Michael Vesper, Generaldirektor des Deutschen Olympischen Sportbundes (DOSB), hat bekräftigt, nicht als Nachfolger von Thomas Bach zur Verfügung zu stehen.

"Ich habe bereits eine verantwortungsvolle Position", sagte der 61-Jährige am Rande der 37. Sportministerkonferenz in Wiesbaden: "Und die möchte ich erfüllen."

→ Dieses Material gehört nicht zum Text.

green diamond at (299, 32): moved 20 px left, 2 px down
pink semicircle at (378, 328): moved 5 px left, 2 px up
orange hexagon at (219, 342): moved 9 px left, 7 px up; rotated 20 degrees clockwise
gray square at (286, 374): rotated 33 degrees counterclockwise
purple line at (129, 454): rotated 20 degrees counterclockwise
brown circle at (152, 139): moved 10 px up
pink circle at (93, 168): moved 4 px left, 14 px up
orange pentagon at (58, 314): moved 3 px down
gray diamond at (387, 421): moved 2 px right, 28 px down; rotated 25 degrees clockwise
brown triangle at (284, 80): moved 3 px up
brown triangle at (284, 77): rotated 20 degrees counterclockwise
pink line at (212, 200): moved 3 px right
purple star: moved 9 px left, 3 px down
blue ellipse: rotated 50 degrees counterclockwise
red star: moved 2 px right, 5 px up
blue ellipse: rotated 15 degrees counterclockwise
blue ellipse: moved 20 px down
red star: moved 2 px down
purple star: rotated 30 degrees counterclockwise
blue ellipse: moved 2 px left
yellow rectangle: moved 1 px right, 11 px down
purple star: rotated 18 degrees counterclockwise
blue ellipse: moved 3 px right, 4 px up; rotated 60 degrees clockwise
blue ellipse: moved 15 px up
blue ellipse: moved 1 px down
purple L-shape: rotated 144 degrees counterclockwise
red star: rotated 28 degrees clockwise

Während DOSB-Vizepräsident Walter Schneeloch seine Bereitschaft zur Kandidatur erklärt hatte, halten sich die anderen Kandidaten bedeckt. "Erst einmal muss der Fahrplan klar sein. Erst dann werde ich mich dazu äußern. Ich bin niemand, der erst B und dann A sagt", erklärte die DOSB-Vizepräsidentin Christa Thiel dem "Sport-Informations-Dienst".

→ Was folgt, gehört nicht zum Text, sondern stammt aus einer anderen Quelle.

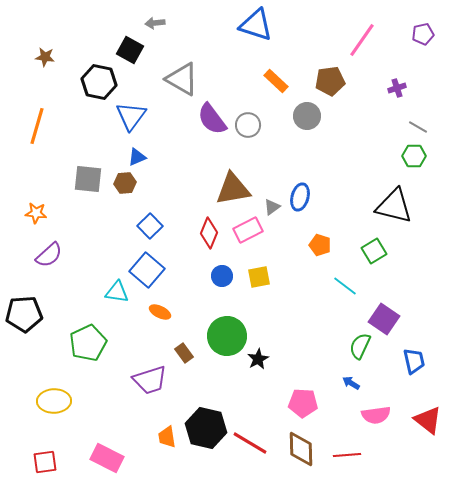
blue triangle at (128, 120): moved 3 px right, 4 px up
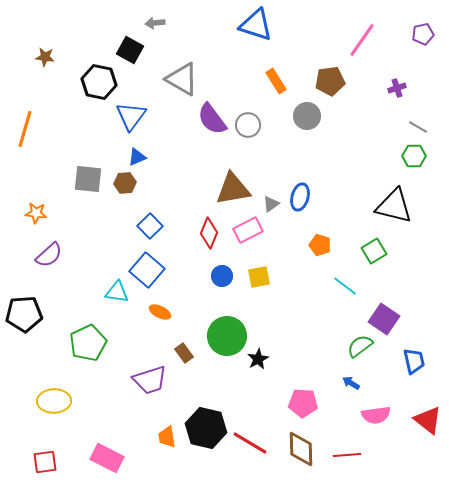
orange rectangle at (276, 81): rotated 15 degrees clockwise
orange line at (37, 126): moved 12 px left, 3 px down
gray triangle at (272, 207): moved 1 px left, 3 px up
green semicircle at (360, 346): rotated 28 degrees clockwise
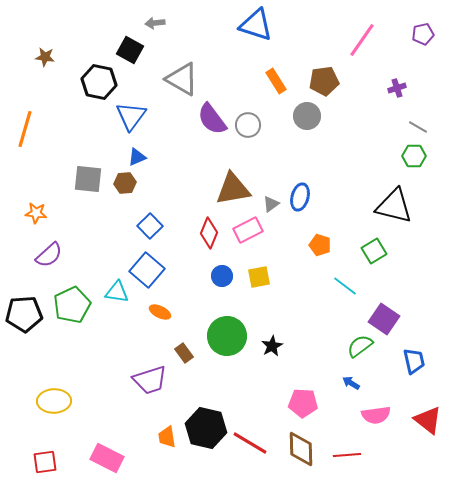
brown pentagon at (330, 81): moved 6 px left
green pentagon at (88, 343): moved 16 px left, 38 px up
black star at (258, 359): moved 14 px right, 13 px up
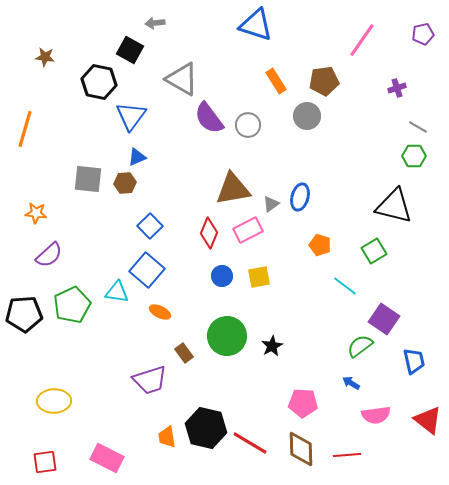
purple semicircle at (212, 119): moved 3 px left, 1 px up
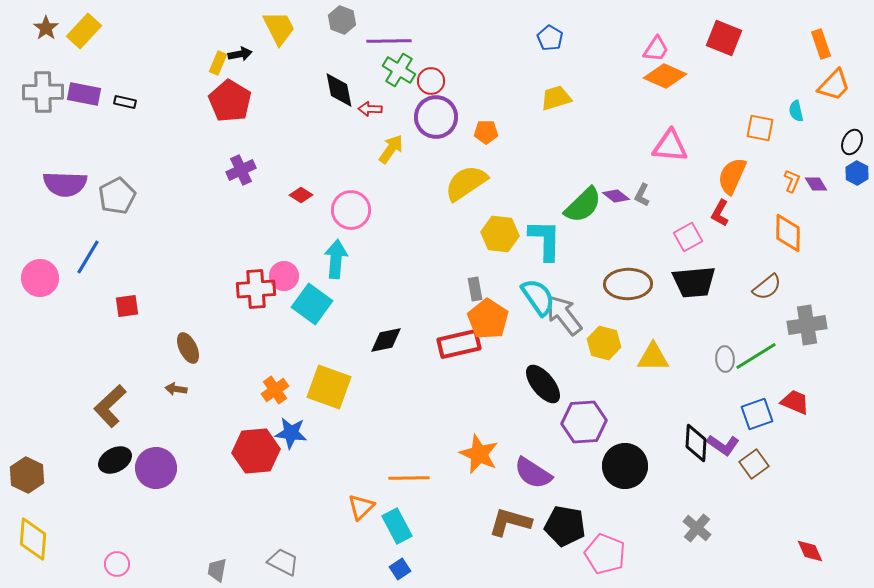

Keine klare Absage geben drei andere gehandelte Kandidaten. DOSB-Vize Ingo Weiss (49), Chef der Deutschen Sportjugend, steht jedoch eher nicht zur Verfügung. Rainer Brechtken, Präsident des Deutschen Turner-Bundes und Sprecher der Spitzensportverbände, möchte "ein geordnetes Verfahren". Alfons Hörmann, Präsident des mächtigen Deutschen Ski-Verbandes, vertritt eine eher ablehnende Haltung, will sich aber nicht klar festlegen.

Lemke und Bouffier als Quereinsteiger gehandelt

Nicht ausgeschlossen ist inzwischen, dass ein Quereinsteiger die Nachfolge Bachs antreten könnte. Als solche werden Werder Bremens Ex-Manager Willi Lemke und Hessens Ministerpräsident Volker Bouffier gehandelt, der bei den Landstagswahlen am 22. September parallel zur Bundestagswahl sein Amt verlieren könnte. Lemke hatte dem "SID" vielsagend erklärt: "Zu derartigen Gerüchten möchte ich mich zum jetzigen Zeitpunkt nicht äußern."

Bach legt am Montag bei der DOSB-Präsidiumstagung in Frankfurt offiziell sein Amt nieder. Dort spricht das DOSB-Präsidium am Dinestag mit Interims-Präsident Hans-Peter Krämer erstmals das Thema Nachfolge an. Am 19. September wird wohl erstmals über Personen gesprochen bei der Tagung der Spitzensport-Verbände in Frankfurt. Vertieft wird die Diskussion am 30. September, wenn es bei der Vollversammlung der DOSB-Gremien in München vordergründig um eine Bewerbung um die Winterspiele 2022 geht.